I struggled with this very basic question as I crafted my comments to be delivered in a TED Talk next week. I was to be discussing economic progress and development and this included, in my view, the important discussion of the nine or seven or six (yes, there are only nine, or seven, or six, depending upon how you count them) countries outside Europe that went from being low-income countries to being high income countries after World War II. The problem is that two of the “countries” involved are Hong Kong (now Hong Kong SAR) and Taipei (Taiwan). While most attendees might not notice, these are both contested classifications (some Chinese and non-Chinese audiencemembers might object to Hong Kong and Taipei being discussed as peers of sovereign nations).
Obviously, some lists include these places as countries at various points in history, while some omit them entirely. After much puzzling over this, as I was using World Bank figures, I decided to use the World Bank’s classifications of countries, which include the two places. I then very carefully revised my comments to not be conclusory as to whether or not these places were countries. Given its inclusion in the World Bank's figures and the wide diplomatic and other acceptance of Israel’s claim to statehood, I included it among the countries I would discuss. Should I have adopted my own list of countries, or used some other list of countries, or explained that I was using the World Bank's figures but not its list of countries? Is an avoidance of controversy important? Is it worthwhile for us to have these internal debates as to how these things are presented and phrased?
I would say that it is important and worthwhile to recognise and entertain these questions and to attempt to gracefully resolve conflicts in what we say (and how we say it), as these controversies distract from the thrust of our messages. Unless one is specifically discussing statehood or sovereignty, raising the issue simply gives the audience one additional thing to account (discount?) for. Spending three of the talk’s twelve minutes on the fascinating legal history of Hong Kong as a Chinese trading post, then a British colony, then a transitional post-handover government, then a Special Administrative Region, might be interesting to some of us, but it isn’t a good use of anyone’s time when the topic of the lecture is global economic issues and development questions – 99% of which involve places outside Hong Kong (now Hong Kong SAR).

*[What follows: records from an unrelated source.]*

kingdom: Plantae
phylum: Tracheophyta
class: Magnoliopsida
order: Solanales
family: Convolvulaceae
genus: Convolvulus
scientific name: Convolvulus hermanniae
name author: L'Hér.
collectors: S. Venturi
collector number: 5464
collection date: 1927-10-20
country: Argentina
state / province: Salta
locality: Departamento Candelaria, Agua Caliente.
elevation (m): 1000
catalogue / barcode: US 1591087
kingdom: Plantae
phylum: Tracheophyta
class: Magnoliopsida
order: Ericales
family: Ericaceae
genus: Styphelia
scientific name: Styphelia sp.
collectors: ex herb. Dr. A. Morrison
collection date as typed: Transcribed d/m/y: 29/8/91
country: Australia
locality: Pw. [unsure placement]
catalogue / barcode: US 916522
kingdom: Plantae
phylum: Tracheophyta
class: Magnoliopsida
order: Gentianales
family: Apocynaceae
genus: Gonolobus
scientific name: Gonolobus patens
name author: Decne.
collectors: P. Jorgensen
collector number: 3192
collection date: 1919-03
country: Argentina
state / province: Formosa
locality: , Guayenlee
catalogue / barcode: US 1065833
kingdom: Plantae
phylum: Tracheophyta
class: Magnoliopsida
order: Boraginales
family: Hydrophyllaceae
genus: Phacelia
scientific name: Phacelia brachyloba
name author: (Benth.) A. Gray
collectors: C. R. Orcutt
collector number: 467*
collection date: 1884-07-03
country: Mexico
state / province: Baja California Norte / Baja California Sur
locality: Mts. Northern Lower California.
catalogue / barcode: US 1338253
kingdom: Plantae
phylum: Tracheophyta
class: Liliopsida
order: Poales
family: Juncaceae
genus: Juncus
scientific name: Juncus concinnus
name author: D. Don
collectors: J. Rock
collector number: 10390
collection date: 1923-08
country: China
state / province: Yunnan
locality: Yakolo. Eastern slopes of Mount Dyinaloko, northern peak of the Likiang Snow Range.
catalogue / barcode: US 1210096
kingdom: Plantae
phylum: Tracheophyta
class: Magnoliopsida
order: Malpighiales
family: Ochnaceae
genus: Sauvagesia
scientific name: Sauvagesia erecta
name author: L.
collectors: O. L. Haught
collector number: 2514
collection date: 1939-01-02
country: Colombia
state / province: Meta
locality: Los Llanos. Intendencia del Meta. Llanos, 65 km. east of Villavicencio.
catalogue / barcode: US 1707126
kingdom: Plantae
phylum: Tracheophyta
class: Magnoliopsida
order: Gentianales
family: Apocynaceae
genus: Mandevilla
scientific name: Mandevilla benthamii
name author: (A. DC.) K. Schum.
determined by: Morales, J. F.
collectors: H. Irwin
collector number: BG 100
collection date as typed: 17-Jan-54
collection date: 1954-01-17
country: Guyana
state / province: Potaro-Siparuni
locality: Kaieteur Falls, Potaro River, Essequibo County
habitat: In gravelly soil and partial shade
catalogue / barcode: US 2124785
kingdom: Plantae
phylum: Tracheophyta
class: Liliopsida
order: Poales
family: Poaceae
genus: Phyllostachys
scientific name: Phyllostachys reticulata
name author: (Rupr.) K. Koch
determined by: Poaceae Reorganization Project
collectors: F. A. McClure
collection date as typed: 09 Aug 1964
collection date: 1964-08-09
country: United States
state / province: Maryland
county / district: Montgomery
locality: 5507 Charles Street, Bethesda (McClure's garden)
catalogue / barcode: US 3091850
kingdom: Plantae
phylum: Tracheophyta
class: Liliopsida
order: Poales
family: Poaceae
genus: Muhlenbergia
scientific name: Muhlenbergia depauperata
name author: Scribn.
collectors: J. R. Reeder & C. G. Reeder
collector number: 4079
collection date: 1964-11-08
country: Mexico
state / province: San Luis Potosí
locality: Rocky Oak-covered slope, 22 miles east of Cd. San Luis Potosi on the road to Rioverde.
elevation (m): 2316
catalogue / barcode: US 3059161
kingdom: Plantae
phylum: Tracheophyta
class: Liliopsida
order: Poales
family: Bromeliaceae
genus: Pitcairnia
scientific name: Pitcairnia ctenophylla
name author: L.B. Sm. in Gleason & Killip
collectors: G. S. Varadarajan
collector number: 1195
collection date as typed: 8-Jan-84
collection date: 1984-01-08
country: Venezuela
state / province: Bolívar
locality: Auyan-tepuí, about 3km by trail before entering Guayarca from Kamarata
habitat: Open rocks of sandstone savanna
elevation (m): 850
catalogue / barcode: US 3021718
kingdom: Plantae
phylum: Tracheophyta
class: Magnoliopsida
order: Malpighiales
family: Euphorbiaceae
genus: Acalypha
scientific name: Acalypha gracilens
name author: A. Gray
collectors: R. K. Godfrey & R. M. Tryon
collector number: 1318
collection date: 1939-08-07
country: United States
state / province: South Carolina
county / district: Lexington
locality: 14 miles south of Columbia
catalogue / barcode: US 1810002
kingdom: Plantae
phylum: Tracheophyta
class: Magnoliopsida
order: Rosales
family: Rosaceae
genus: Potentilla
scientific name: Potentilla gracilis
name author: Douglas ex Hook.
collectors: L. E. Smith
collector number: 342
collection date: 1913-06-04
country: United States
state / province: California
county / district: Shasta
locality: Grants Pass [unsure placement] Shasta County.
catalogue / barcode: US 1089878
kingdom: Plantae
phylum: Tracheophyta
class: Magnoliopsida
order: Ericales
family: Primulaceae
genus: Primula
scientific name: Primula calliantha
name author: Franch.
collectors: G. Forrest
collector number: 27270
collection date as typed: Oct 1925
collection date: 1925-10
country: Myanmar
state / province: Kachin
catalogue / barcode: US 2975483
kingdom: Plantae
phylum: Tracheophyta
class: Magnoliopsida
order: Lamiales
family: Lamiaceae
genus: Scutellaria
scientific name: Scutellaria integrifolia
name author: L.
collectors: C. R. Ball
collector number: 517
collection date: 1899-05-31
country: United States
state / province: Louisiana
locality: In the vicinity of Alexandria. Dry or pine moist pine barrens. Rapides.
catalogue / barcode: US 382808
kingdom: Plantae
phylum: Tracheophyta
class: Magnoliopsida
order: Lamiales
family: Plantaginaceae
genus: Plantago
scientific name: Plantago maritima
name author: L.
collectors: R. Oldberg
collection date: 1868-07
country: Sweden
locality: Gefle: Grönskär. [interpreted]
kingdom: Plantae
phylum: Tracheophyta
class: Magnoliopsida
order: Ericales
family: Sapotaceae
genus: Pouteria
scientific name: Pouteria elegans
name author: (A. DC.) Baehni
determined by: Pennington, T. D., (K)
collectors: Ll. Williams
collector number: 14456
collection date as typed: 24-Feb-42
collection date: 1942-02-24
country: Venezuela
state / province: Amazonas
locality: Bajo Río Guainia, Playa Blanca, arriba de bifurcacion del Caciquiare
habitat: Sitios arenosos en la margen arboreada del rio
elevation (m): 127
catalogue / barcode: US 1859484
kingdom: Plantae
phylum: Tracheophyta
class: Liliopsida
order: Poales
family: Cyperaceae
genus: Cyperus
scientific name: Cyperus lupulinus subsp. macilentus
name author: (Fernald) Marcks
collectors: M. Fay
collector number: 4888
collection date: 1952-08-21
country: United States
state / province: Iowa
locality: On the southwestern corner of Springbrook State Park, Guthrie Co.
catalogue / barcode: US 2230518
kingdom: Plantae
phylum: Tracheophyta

My speaking and writing will never resolve – or bring unanimity – to the question of statehood in Hong Kong or Israel or Taipei. That is not my goal. Hence, it is not my place to offer my opinion, if I have any, as to the statehood of any of the three. And this is why international classificatory systems are important.
Statehood can be resolved any number of ways (treaty status, UN member status, regional bilateral agreements, ability to issue sovereign notes, etc.). But there will always be further nuance. What is a currency? What is a bond? What is a negotiable instrument? To make these difficult decisions we must resort to a legal and regulatory taxonomy. While it is not pretty, it gives us all certainty that we are speaking the same language and being similarly inclusive (and exclusive) when we use words like “country” or “currency” with colleagues. Some more liberal linguists may claim this restricts our use of metaphor and category, but I disagree; to paraphrase composer Bob James, the thing must exist concretely before the improvisation upon it is possible.